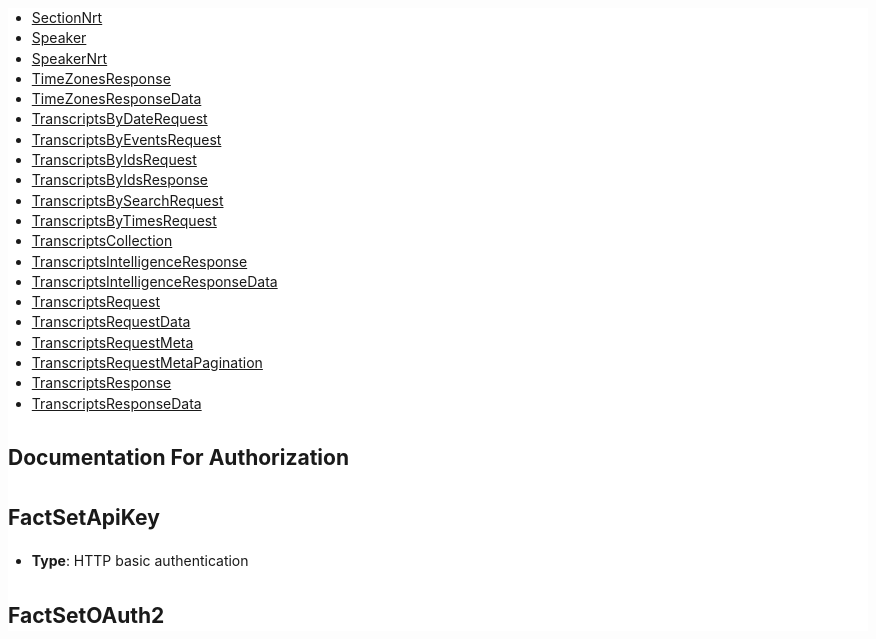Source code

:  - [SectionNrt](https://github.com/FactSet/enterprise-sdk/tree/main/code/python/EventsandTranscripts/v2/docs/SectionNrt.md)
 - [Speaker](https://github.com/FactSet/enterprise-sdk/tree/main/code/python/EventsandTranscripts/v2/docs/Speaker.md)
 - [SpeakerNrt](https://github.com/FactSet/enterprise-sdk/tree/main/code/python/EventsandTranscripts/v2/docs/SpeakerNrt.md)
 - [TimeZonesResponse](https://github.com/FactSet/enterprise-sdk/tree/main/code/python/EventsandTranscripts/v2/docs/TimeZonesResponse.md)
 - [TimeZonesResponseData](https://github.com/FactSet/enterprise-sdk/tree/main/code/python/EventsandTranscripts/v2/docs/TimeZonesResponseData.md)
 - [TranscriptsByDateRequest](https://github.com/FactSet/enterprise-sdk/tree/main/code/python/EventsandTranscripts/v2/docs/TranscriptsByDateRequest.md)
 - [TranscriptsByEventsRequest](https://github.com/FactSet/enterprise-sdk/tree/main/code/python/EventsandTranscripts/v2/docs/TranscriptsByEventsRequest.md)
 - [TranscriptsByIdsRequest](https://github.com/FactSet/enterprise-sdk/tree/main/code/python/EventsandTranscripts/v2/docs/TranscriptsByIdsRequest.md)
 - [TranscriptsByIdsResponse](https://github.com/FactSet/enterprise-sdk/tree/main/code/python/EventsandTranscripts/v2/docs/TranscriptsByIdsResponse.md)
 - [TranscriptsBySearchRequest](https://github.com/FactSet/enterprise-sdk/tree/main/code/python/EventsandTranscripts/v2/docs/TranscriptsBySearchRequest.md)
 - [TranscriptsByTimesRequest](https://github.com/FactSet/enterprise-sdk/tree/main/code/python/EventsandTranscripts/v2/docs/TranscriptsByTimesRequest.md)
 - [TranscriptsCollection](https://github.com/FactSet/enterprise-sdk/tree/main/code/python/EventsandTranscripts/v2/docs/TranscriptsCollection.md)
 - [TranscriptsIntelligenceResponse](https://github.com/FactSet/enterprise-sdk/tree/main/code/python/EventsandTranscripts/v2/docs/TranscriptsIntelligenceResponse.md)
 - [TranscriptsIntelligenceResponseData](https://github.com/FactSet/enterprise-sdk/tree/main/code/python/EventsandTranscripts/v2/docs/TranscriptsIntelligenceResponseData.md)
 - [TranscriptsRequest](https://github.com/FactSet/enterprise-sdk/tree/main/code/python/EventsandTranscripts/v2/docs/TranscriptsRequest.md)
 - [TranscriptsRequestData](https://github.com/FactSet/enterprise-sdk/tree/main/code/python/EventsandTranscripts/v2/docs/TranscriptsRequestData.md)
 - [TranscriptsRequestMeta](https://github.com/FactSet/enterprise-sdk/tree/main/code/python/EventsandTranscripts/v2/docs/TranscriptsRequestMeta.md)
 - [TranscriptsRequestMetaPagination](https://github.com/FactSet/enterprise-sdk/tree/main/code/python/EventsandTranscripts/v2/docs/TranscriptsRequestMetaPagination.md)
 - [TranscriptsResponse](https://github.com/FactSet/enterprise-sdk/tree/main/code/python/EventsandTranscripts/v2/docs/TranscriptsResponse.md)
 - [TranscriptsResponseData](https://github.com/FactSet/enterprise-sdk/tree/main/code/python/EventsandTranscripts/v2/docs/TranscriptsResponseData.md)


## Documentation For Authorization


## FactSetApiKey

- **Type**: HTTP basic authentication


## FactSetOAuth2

...

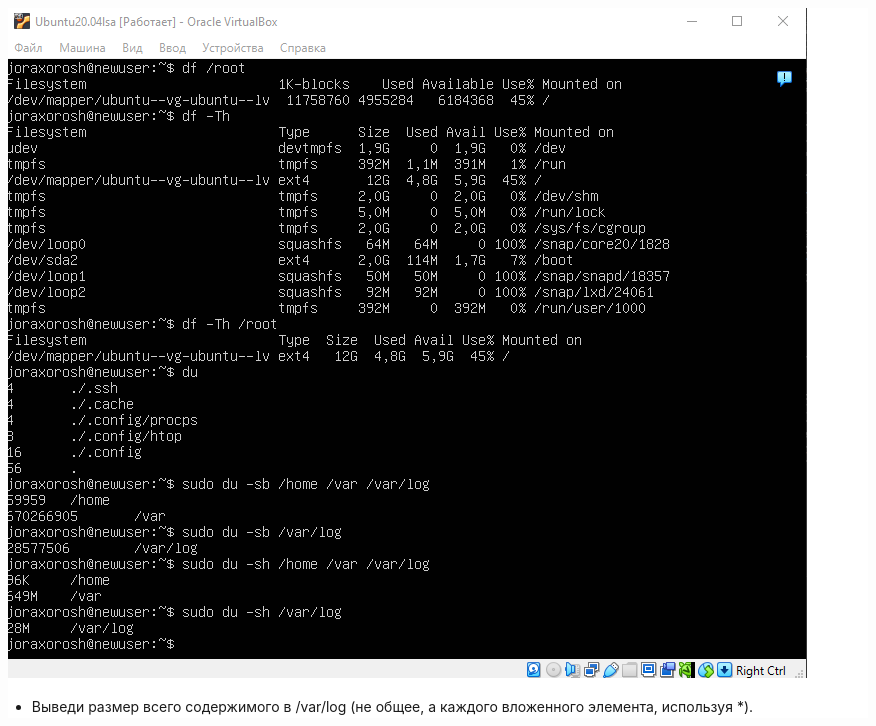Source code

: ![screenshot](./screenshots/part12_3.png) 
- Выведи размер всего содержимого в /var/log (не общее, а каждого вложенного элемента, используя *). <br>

--

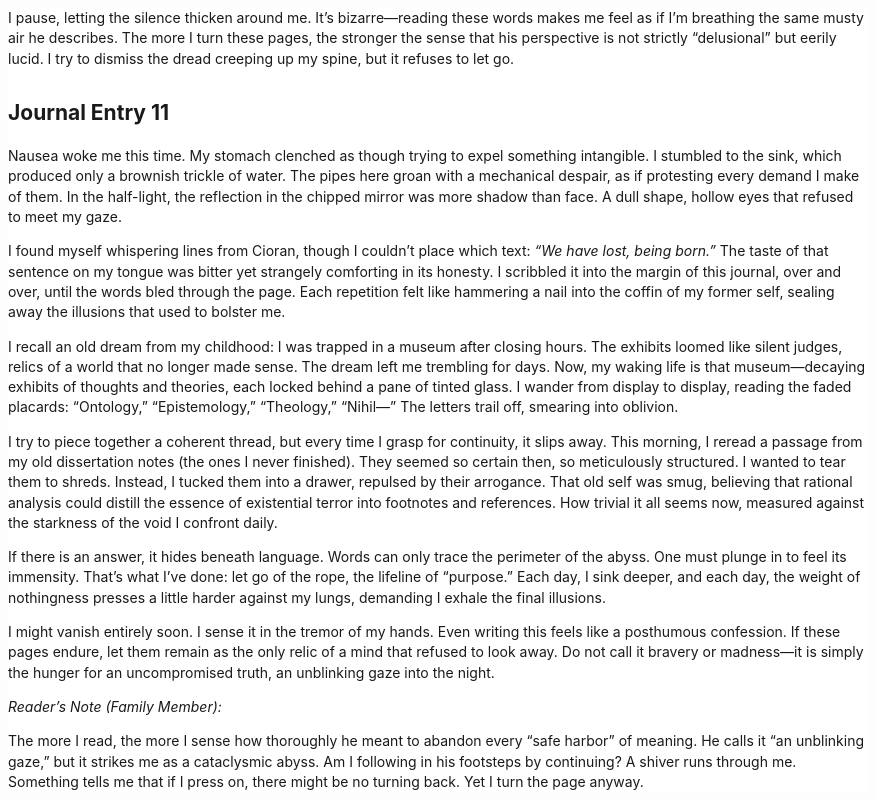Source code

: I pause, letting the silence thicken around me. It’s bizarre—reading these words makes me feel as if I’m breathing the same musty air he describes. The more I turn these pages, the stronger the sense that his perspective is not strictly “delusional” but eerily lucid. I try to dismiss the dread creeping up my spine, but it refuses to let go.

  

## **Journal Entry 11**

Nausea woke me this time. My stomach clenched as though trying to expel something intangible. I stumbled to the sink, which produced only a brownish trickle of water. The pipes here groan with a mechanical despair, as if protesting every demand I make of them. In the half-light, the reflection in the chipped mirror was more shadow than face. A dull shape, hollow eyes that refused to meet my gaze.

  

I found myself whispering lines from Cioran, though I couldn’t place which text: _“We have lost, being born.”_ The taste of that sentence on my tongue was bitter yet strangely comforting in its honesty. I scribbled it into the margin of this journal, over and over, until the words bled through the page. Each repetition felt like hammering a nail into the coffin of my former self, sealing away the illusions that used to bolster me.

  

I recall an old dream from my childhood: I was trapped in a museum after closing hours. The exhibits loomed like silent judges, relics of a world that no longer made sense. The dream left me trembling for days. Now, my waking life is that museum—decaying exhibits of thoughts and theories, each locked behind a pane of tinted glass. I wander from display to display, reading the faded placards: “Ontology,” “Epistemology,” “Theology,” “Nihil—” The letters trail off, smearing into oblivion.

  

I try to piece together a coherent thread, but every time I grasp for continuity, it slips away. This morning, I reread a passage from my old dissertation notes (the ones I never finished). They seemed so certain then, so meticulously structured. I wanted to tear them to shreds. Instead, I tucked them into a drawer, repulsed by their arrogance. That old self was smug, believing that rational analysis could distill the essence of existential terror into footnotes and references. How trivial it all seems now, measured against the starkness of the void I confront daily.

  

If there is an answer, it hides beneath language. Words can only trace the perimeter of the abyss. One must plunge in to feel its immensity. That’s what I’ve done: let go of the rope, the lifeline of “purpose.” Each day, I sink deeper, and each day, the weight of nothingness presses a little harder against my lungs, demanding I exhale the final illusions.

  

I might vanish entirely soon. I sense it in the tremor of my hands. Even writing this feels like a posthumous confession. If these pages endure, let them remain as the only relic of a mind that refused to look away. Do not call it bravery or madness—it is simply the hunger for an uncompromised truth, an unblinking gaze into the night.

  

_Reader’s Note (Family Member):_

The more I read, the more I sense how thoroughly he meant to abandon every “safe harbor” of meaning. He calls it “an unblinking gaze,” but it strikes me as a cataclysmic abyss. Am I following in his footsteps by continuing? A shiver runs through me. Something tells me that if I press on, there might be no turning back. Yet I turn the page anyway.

TO DO:
Wherever a line holds the word "like", copy that line out of the entries above.

RESULT FOR THIS TASK:
I found myself whispering lines from Cioran, though I couldn’t place which text: _“We have lost, being born.”_ The taste of that sentence on my tongue was bitter yet strangely comforting in its honesty. I scribbled it into the margin of this journal, over and over, until the words bled through the page. Each repetition felt like hammering a nail into the coffin of my former self, sealing away the illusions that used to bolster me.
I recall an old dream from my childhood: I was trapped in a museum after closing hours. The exhibits loomed like silent judges, relics of a world that no longer made sense. The dream left me trembling for days. Now, my waking life is that museum—decaying exhibits of thoughts and theories, each locked behind a pane of tinted glass. I wander from display to display, reading the faded placards: “Ontology,” “Epistemology,” “Theology,” “Nihil—” The letters trail off, smearing into oblivion.
I might vanish entirely soon. I sense it in the tremor of my hands. Even writing this feels like a posthumous confession. If these pages endure, let them remain as the only relic of a mind that refused to look away. Do not call it bravery or madness—it is simply the hunger for an uncompromised truth, an unblinking gaze into the night.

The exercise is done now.